• **TASK DETAILS**: Report back every line from the entries below in which the word "AddressWidth" occurs.

(Beginning of GIVEN RECORDS)

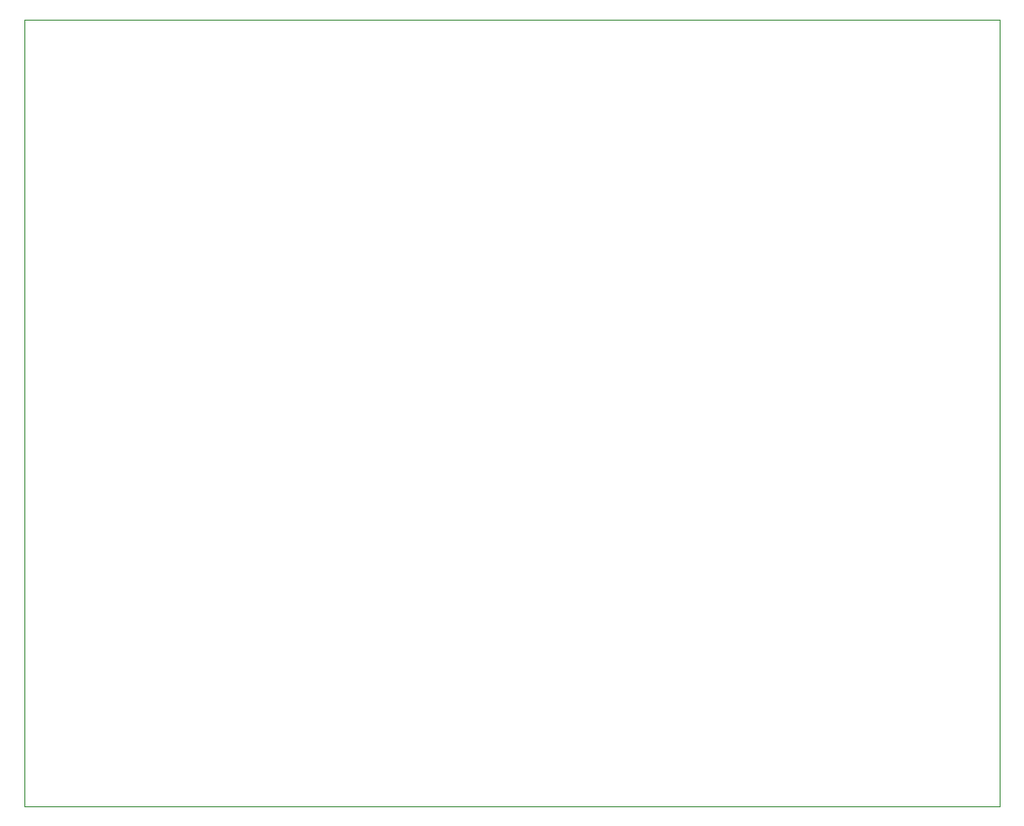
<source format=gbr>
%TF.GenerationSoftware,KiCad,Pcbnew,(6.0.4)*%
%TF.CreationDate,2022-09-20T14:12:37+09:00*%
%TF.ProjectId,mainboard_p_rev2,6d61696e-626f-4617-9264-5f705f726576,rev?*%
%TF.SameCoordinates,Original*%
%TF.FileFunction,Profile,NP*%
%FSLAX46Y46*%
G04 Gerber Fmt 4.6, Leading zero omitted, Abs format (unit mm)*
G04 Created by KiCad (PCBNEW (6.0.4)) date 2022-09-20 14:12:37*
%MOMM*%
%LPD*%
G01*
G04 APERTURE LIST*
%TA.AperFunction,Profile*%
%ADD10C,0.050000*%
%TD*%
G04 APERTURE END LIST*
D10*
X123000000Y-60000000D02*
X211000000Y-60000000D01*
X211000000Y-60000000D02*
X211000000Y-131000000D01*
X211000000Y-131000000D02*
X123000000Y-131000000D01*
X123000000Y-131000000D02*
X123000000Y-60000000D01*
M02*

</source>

(End of GIVEN RECORDS)
(Beginning of GIVEN RECORDS)

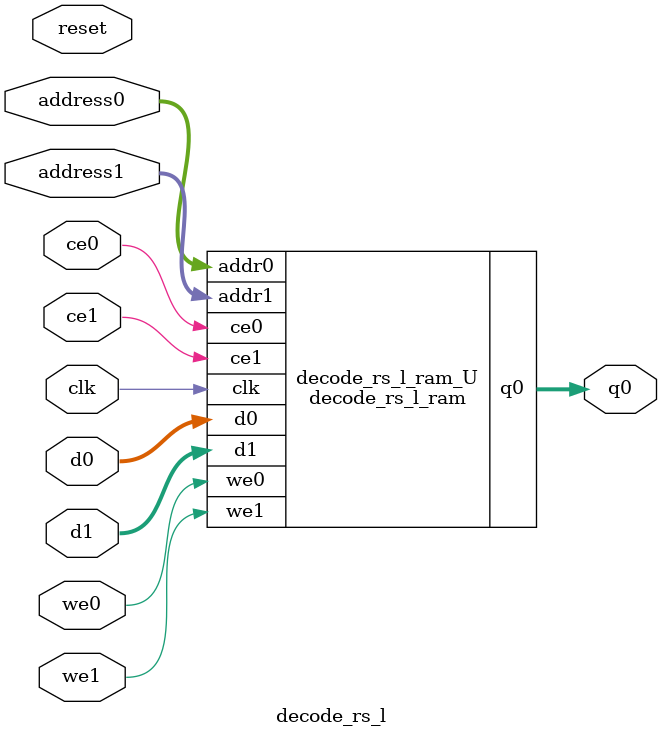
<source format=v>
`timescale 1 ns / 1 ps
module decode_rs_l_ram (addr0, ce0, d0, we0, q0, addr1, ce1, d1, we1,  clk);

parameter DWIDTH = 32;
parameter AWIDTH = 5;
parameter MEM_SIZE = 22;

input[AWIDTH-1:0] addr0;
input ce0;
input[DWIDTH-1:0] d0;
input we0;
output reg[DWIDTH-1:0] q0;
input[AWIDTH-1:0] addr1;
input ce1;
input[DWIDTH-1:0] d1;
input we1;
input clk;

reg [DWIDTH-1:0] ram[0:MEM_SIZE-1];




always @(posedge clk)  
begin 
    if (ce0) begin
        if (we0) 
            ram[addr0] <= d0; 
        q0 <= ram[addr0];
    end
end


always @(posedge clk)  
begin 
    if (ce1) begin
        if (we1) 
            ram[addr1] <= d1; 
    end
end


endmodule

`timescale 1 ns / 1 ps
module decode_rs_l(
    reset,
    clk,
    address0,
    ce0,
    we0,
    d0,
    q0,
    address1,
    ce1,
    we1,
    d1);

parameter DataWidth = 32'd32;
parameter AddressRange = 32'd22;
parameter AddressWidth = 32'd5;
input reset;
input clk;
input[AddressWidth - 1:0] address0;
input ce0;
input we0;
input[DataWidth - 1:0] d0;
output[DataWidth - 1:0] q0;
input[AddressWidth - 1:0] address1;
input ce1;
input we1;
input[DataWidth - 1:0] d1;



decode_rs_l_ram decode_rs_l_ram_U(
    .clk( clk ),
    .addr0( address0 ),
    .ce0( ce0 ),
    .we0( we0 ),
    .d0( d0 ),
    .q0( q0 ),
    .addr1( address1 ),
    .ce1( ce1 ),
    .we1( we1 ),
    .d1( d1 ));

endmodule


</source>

(End of GIVEN RECORDS)

• **SOLUTION FOR THIS EXERCISE**:
parameter AddressWidth = 32'd5;
input[AddressWidth - 1:0] address0;
input[AddressWidth - 1:0] address1;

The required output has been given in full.